Омрачало вечер только одно: дамокловым мечом висела угроза сболтнуть лишнее и потерять Крутова навечно. Чтобы не следить за каждым словом, Лера выбрала проверенную тактику — помалкивала в тряпочку.
— Расскажи, что сейчас происходит в «Ведомостях», — не стал ходить кругами Василий. — Начни с Бочарниковой, — подсказал Крутов, уписывая отбивную. — Ты сказала, что это она все придумала. Так что она придумала?
Под ласковым взглядом Лера испытала отвращение к себе.
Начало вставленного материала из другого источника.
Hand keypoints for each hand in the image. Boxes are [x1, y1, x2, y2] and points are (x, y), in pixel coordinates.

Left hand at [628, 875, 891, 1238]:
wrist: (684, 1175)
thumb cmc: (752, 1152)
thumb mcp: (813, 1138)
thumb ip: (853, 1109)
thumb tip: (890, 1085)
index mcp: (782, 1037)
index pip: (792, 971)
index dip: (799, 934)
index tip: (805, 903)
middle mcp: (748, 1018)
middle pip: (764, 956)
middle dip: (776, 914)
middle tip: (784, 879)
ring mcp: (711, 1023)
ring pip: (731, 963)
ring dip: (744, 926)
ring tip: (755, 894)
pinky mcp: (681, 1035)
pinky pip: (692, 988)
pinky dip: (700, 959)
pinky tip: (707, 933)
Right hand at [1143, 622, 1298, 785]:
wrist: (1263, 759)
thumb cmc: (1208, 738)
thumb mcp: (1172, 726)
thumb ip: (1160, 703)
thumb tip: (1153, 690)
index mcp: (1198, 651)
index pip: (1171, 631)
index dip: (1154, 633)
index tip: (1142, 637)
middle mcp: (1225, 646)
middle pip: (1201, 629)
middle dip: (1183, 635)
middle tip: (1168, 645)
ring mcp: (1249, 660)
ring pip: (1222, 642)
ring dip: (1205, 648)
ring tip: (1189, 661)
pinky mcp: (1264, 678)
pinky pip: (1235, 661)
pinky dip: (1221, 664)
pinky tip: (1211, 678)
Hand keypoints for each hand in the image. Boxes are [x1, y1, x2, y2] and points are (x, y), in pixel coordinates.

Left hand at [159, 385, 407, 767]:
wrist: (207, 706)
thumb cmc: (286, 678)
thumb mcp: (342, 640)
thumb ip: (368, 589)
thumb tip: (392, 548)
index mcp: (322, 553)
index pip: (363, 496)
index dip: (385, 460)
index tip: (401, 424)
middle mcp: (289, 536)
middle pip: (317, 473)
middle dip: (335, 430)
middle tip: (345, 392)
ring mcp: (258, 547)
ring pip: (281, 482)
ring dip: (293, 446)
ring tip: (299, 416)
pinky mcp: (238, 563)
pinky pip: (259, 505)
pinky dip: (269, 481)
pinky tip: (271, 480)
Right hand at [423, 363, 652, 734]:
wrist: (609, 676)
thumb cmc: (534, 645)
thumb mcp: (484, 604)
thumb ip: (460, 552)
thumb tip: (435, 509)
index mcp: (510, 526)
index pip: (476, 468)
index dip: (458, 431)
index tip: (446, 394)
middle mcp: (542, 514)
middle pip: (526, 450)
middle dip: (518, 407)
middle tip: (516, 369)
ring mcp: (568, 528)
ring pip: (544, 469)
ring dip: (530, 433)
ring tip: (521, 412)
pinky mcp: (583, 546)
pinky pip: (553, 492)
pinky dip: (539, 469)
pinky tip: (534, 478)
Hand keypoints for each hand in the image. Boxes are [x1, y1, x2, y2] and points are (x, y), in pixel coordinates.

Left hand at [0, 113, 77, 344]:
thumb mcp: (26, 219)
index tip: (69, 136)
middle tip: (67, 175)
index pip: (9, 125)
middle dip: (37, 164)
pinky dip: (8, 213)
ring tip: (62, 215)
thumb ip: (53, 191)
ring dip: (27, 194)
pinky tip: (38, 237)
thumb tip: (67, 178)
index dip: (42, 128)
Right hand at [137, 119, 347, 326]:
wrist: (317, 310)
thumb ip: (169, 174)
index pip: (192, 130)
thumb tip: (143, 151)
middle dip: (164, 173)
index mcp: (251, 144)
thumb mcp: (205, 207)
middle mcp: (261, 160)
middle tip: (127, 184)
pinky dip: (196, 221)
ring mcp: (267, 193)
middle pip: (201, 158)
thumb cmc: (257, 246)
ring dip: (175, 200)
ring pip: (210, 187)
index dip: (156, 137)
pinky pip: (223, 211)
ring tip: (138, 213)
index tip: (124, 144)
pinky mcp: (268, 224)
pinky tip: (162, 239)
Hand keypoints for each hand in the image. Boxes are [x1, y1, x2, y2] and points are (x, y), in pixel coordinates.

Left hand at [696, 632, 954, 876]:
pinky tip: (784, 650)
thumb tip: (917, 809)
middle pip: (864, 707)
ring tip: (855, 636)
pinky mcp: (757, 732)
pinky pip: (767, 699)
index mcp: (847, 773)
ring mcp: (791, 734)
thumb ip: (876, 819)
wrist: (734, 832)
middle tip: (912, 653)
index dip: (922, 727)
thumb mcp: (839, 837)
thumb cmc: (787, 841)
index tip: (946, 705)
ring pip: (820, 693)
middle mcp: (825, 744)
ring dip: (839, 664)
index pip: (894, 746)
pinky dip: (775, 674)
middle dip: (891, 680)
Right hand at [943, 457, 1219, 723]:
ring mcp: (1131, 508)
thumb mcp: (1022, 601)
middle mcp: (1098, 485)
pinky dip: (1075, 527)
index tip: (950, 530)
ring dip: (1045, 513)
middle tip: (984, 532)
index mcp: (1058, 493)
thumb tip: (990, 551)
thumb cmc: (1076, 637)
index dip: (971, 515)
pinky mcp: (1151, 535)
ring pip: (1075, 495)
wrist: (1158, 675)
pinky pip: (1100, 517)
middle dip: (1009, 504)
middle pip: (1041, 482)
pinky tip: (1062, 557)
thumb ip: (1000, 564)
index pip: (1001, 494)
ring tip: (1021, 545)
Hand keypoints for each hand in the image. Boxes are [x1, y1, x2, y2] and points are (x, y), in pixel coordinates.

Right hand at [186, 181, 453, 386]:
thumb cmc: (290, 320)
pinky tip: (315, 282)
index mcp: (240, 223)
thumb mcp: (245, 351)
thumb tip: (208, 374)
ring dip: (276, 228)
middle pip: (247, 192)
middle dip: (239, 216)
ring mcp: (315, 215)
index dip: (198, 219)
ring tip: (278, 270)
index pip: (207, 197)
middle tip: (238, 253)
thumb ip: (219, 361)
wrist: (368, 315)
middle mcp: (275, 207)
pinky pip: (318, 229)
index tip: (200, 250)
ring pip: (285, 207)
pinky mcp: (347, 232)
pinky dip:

— Да, Галка беспокоится за «Ведомости», — с трудом, но Лере удалось выудить из памяти какие-то обрывки Галкиных инструкций. — Она считает, что Дворянинович угробил газету.
— Ну, в этом она не одинока.
— Вот видишь, — обрадовалась Лера, считая, что опасный момент пройден. — А кто тебе звонил? Мужчина или женщина?
— Мужчина.
— А я думала, что это Галка тебе позвонила и обо мне гадостей наговорила, — сказала Лера и похолодела. Вот этого говорить точно не стоило. Клуша, безмозглая курица.
— Зачем ей нас ссорить? — ухватился за слабое звено Крутов.
Сейчас, сейчас Василий потянет за кольцо и вытащит всю цепь…
Валерия в лихорадке соображала, как избежать провала.
— Галка меня просила о помощи, а я не согласилась ей помогать. — Лера испытала облегчение — пусть она не сказала правду, но и не солгала.
Крутов смотрел с укоризной:
— Она тобой манипулирует, а ты даже не понимаешь этого.
В желудке у Леры что-то нехорошо зашевелилось.
— Она не манипулирует. Я сама… — Лера оборвала себя на полуслове и прислушалась к ощущениям. Тугой ком из желудка поднимался все выше…
Не в коня корм, как говаривала Нора Максимовна.
Что она съела? Кажется, был жюльен, кажется, была любимая Крутовым осетрина…
Уже по пути в дамскую комнату сообразила, что не добежит, и сиганула в мужской туалет.
«Опухоль, — холодея, думала Лера, глядя на себя в зеркало над умывальником, — опухоль головного мозга. У Галки мама умерла от этого, вот так же мучилась».
Словно в подтверждение из зеркала на Леру смотрело бледно-зеленое существо с тенями под глазами, со скулами, обтянутыми кожей, — в точном соответствии с анамнезом и эпикризом, описание которых хранила медицинская карта Галкиной мамы.
Лера услышала шум сливного бачка, дверь одной из кабинок распахнулась, обалдевший от неожиданности мужчина непроизвольно прикрыл гульфик.